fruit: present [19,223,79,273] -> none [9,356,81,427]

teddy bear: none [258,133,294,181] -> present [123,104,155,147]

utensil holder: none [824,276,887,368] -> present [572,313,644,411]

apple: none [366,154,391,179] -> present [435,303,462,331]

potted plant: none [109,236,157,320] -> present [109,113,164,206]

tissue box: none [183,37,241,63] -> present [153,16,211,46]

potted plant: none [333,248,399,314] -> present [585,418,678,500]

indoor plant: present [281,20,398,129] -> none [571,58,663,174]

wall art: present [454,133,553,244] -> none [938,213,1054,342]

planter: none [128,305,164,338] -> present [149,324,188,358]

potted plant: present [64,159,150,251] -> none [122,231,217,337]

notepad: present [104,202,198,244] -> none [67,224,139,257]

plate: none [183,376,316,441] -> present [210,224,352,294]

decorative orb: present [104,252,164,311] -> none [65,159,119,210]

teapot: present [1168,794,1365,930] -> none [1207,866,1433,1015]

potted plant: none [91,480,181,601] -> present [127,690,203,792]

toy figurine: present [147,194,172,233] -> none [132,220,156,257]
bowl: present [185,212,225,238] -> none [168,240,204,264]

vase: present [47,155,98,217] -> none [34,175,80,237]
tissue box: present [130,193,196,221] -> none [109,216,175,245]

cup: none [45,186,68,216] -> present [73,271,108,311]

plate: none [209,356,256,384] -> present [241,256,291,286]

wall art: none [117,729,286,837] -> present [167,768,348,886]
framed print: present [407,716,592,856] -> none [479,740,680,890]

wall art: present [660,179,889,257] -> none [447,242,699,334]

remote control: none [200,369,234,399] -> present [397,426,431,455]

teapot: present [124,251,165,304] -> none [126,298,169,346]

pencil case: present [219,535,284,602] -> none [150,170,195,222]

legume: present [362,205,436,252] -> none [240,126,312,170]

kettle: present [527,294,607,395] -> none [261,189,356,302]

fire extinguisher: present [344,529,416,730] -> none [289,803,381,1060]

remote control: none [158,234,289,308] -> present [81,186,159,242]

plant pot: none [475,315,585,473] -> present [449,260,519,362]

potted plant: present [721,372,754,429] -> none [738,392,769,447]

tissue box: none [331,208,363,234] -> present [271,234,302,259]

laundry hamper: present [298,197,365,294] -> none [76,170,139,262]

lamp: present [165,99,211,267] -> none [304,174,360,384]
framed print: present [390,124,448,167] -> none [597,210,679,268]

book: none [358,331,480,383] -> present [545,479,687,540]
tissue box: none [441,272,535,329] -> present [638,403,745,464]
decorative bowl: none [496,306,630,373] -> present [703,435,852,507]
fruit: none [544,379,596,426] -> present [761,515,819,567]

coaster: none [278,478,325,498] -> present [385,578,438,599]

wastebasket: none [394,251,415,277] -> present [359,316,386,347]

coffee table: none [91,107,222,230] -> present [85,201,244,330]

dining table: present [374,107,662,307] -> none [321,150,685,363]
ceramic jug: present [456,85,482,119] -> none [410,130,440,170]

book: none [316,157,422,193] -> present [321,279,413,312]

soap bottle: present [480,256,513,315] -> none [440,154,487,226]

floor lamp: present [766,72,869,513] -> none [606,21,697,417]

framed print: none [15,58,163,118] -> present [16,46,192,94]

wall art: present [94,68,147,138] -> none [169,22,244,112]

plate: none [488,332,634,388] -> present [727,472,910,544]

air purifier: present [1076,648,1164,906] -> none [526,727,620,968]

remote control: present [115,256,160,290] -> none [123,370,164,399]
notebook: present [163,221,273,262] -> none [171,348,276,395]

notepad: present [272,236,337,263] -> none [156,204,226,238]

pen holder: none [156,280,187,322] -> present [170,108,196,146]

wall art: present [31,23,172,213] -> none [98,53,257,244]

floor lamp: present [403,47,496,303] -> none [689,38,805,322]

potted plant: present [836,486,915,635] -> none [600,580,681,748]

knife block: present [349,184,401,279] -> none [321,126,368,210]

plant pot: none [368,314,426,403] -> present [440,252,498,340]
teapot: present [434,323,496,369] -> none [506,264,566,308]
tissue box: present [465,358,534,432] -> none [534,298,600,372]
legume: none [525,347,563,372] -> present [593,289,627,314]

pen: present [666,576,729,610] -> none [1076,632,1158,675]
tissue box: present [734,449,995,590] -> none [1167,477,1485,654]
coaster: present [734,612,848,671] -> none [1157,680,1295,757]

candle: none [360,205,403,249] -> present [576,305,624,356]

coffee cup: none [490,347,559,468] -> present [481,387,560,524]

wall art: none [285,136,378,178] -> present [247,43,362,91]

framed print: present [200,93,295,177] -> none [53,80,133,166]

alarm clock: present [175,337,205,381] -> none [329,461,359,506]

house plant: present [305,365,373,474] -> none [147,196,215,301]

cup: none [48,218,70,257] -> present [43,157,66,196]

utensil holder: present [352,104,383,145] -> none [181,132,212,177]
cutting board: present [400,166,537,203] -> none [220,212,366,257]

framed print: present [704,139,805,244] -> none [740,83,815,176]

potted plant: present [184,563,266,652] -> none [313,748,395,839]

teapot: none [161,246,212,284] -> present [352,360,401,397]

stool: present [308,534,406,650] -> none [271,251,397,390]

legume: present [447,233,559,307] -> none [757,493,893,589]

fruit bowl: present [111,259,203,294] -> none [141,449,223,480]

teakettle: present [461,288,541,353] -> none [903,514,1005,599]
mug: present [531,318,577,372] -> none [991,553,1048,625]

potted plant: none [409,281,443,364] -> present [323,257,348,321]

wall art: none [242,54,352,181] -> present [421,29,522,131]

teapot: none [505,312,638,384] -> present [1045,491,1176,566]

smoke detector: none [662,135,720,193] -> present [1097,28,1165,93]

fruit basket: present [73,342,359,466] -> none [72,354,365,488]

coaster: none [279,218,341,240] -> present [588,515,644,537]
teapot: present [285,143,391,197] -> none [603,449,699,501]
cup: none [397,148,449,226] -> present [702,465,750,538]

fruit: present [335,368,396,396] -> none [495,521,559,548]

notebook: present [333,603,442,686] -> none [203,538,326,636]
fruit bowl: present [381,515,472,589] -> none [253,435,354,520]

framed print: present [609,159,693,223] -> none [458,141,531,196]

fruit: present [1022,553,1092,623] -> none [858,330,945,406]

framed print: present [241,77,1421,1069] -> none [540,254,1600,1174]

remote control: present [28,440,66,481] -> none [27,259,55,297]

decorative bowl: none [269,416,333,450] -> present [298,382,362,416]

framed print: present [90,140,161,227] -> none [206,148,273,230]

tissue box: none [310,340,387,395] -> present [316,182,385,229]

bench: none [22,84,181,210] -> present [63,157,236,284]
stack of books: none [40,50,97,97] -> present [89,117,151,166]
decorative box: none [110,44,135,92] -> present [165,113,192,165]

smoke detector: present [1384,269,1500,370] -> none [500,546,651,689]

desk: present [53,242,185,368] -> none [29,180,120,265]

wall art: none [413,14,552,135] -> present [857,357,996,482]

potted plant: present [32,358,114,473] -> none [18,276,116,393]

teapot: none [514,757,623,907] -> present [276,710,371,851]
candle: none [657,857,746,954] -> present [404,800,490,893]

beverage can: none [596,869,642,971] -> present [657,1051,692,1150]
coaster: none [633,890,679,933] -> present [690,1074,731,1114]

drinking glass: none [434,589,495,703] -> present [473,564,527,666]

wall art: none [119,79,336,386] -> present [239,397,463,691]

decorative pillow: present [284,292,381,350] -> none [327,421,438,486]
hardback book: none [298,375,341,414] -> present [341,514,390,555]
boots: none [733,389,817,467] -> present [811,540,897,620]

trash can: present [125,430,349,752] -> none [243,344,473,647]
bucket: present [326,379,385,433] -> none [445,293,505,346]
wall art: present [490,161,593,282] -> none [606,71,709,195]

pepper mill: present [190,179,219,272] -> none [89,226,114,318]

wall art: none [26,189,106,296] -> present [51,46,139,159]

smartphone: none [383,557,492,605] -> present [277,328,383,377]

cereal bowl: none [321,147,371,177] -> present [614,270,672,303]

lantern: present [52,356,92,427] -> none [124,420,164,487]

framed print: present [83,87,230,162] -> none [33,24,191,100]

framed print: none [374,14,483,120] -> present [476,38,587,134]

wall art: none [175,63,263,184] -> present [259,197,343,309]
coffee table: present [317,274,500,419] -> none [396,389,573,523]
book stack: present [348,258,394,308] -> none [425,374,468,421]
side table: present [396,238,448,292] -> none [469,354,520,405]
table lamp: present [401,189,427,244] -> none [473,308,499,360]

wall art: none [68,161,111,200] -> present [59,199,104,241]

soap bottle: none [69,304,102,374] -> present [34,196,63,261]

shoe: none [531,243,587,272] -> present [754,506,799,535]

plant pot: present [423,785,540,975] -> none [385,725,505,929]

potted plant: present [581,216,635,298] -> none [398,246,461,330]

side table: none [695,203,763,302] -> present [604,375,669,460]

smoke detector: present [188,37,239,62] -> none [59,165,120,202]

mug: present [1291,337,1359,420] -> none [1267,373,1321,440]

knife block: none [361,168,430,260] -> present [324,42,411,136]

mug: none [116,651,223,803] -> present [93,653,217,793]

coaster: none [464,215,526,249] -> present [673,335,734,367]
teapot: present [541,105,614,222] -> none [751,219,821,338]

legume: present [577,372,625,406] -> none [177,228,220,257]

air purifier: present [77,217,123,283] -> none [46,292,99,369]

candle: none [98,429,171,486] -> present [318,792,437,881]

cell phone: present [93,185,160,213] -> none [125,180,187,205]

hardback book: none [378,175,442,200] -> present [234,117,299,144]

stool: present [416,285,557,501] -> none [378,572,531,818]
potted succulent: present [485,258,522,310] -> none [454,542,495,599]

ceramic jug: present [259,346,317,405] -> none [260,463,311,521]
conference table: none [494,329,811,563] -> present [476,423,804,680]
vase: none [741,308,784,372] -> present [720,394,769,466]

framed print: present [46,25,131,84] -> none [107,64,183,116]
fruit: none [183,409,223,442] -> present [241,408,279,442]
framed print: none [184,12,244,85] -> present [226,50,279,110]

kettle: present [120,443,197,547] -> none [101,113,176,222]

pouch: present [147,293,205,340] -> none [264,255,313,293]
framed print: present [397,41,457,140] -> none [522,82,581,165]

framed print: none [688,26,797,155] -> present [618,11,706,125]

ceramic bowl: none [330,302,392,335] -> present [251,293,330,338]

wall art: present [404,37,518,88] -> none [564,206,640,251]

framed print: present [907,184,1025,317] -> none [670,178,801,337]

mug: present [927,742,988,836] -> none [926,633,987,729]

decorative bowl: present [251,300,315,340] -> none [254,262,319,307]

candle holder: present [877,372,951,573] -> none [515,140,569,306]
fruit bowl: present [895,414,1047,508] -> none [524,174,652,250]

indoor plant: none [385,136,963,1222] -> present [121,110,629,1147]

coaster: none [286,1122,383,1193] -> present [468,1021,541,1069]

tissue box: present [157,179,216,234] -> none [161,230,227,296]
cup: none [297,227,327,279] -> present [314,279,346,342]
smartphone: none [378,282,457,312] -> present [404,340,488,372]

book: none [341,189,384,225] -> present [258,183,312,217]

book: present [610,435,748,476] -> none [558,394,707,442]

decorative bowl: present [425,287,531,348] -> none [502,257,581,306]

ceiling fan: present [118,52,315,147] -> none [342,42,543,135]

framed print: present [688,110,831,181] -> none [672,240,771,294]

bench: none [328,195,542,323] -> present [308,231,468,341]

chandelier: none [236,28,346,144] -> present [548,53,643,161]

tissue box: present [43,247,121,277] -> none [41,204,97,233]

====================

Everything from the line containing "chandelier: none [236,28,346,144]" through the last line above should be set down exactly; include no other lines.

_Solution to this exercise_.
chandelier: none [236,28,346,144] -> present [548,53,643,161]

tissue box: present [43,247,121,277] -> none [41,204,97,233]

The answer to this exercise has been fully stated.